* TEXT BLOCK *
_ _ _
The Novorussian media are predicting that if the Ukrainian Air force continues to bomb civilian targets in Donetsk and Lugansk from bombers, the “Novorussian air force” will rise to stop them. The Special Monitoring Mission (SMM) of the Organization for Security and Cooperation in Europe (OSCE), has been unable to report on the airport battle.

From Donetsk city the latest SMM report says it “observed substantial damage of civilian infrastructure in “DPR”-controlled Donetsk city and surroundings as a result of recent intensified shelling over the last 48 hours. In the DPR-controlled districts of Kyivski (8 km north-west of Donetsk), Kirovskyi (7 km south-west of Donetsk), Petroveski (9 km south-west of Donetsk) and Voroshilovski (1 km north of Donetsk) the SMM observed damage to civilian buildings caused by recent shelling. The SMM also observed a crater with remnants of what appeared to be a (Uragan) multiple launch rocket system that had resulted in damage to a number of buildings… Damage to civilian infrastructure due to what appeared to be Smerch multiple rocket launchers (300mm) and Grad (122mm) rocket strikes was observed by the SMM. Most of the damage consisted of broken windows, felled trees and downed power lines.”

Before the defeat, the Financial Times described the battle for Donetsk airport as strategic. “Losing it would be a crushing blow to Ukrainian morale”, the newspaper has declared. In his plan, Soros says, the military operations demonstrate that “Europe needs to wake up and recognize that it is under attack from Russia.”
_ _ _
(Stored records)
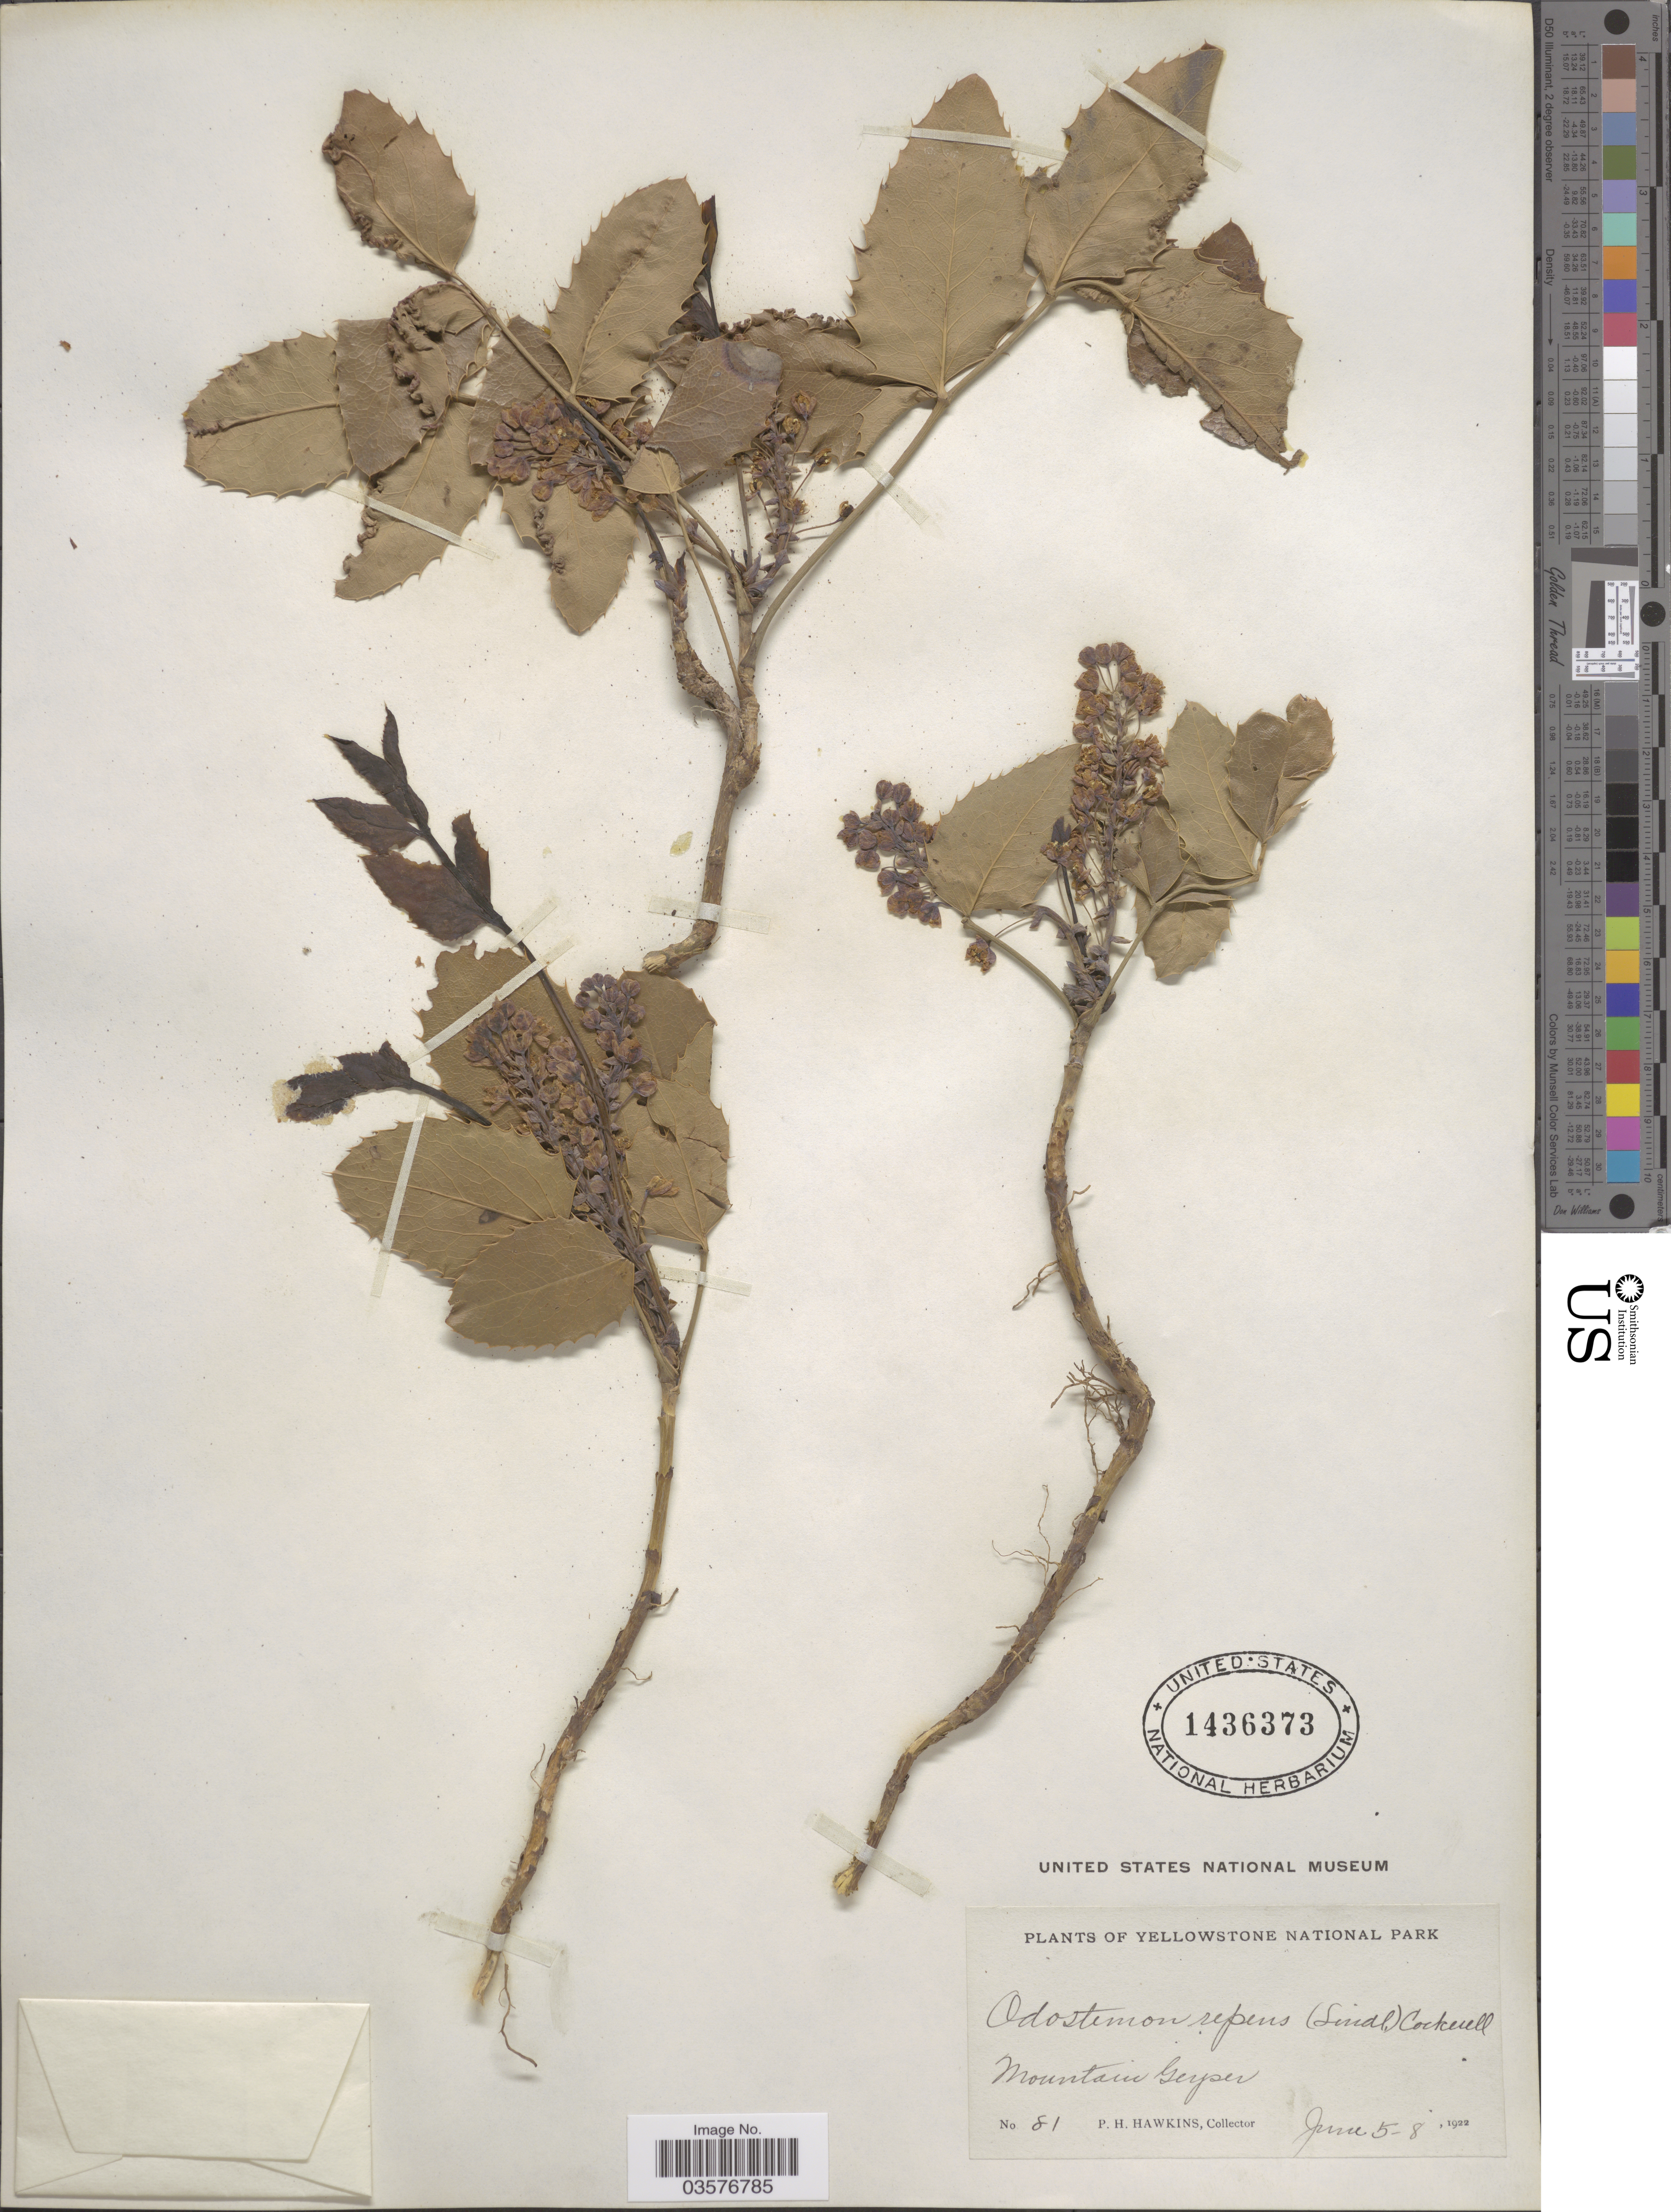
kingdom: Plantae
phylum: Tracheophyta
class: Magnoliopsida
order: Ranunculales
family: Berberidaceae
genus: Mahonia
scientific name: Mahonia repens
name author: (Lindl.) G. Don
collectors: P. Hawkins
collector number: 81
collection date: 1922-06-05/1922-06-08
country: United States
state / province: Wyoming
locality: Yellowstone National Park. Mountain Geyser.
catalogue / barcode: US 1436373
_ _ _
* WHAT THIS EXERCISE ASKS *
[A] Summarize the Donetsk passage in two sentences.
[B] Please duplicate the Donetsk passage word for word from "The Novorussian media" to "the airport battle.".

* ANSWERS GIVEN *
[A] Novorussian media predict that a "Novorussian air force" will rise to stop Ukrainian bombing of civilian targets in Donetsk and Lugansk. The OSCE's Special Monitoring Mission has not been able to report on the airport battle, but it observed substantial shelling damage to civilian infrastructure in and around Donetsk city, while the Financial Times called the airport battle strategic and Soros says the fighting shows Europe must recognize it is under attack from Russia.

[B]
The Novorussian media are predicting that if the Ukrainian Air force continues to bomb civilian targets in Donetsk and Lugansk from bombers, the “Novorussian air force” will rise to stop them. The Special Monitoring Mission (SMM) of the Organization for Security and Cooperation in Europe (OSCE), has been unable to report on the airport battle.